I asked Christina and Alan what they wanted to see here, and at the very top of Alan's list was: the mountains. Getting to a good hiking trail is not as straightforward here as it is in California. Hardly anyone has a private car, the buses don't go anywhere good, and these mountains are truly remote and you can get in real trouble if you don't know your way.
So I exploited the contacts I have painstakingly built up over the past few years here, and organized our own private little expedition. It included: a professional guide and assistant guide, a car and driver to drop us at our starting point and meet us on day three at our exit point, and the security of knowing we were going somewhere good and probably wouldn't get lost and die. All that for about $12.

Unfortunately nobody really told us what we were getting into, but I started getting suspicious about the nature of this hike as my friend Wang Jing's text messages to me continued getting more and more dire. Dress warmly, it'll be cold. Be sure to bring good mats, it'll be cold. Dress
really warmly, we'll probably be camping above the snow line the second day.
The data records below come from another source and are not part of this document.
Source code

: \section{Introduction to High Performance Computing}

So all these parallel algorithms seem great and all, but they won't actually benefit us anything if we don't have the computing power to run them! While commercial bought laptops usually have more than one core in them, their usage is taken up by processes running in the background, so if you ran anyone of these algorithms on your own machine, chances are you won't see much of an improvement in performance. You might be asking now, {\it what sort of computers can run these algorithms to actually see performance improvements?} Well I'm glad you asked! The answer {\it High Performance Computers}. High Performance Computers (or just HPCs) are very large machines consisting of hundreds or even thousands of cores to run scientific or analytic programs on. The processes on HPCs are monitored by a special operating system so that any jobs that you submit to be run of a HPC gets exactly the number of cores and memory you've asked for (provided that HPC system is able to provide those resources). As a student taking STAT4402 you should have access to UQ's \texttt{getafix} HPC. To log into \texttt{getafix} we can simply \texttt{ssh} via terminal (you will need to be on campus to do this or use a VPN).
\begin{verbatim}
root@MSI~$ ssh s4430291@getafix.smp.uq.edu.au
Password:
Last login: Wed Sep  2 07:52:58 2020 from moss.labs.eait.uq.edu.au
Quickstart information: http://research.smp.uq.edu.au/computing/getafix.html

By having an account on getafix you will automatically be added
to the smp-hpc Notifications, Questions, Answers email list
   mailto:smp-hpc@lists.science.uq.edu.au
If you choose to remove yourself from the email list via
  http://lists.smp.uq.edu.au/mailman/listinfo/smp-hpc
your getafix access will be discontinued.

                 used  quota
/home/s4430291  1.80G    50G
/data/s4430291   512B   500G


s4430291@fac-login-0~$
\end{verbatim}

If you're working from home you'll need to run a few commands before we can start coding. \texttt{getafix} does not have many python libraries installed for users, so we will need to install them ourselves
Then: wear pants that can be rolled up and shoes you can change into to wade into water, we'll probably have to cross a lot of rivers.

All of her dire warnings turned out to be understated, and we all hobbled along after our (thankfully) very competent ex-Special Forces guide for three solid days of scrambling across rock faces, hopping from rock to rock by the Sulaxia river, and making extremely harry crossings sometimes by wading in and sometimes by leaping over rapids, pulled and coaxed by our strong, tall, heroic leader Lao Mao. (老猫: means "Old Cat". Old is a marker of respect, not age, and Cat because he says he has nine lives. I believe it.)

It was, in a word, relentless. Our first day started with running across loose rock in the dark, and the second day we hit the really challenging parts which a very small number of us were up to the challenge of facing more or less on our own.

There was no trail, there were no flat bits where you could just raise your head and look at what was around you without possibly falling to your death. We just kept climbing, crawling, jumping, slipping, scrambling, kneeling, and cursing.
It was, in another word, fantastic. Those hikes are the kind I live for: where you're simultaneously regretting your existence and stupidly happy to be there. I rarely meet a trail that can wind me, but I could barely walk my own way out of this.

Not everyone fared as well as I did though...one member of our team actually did have to be carried out by our guide. Not from injury, but exhaustion.
Poor Alan had another souvenir from a falling-over incident on the part of another hiker, but luckily we all came out with all parts of our body intact and our five senses as intact as they started out as.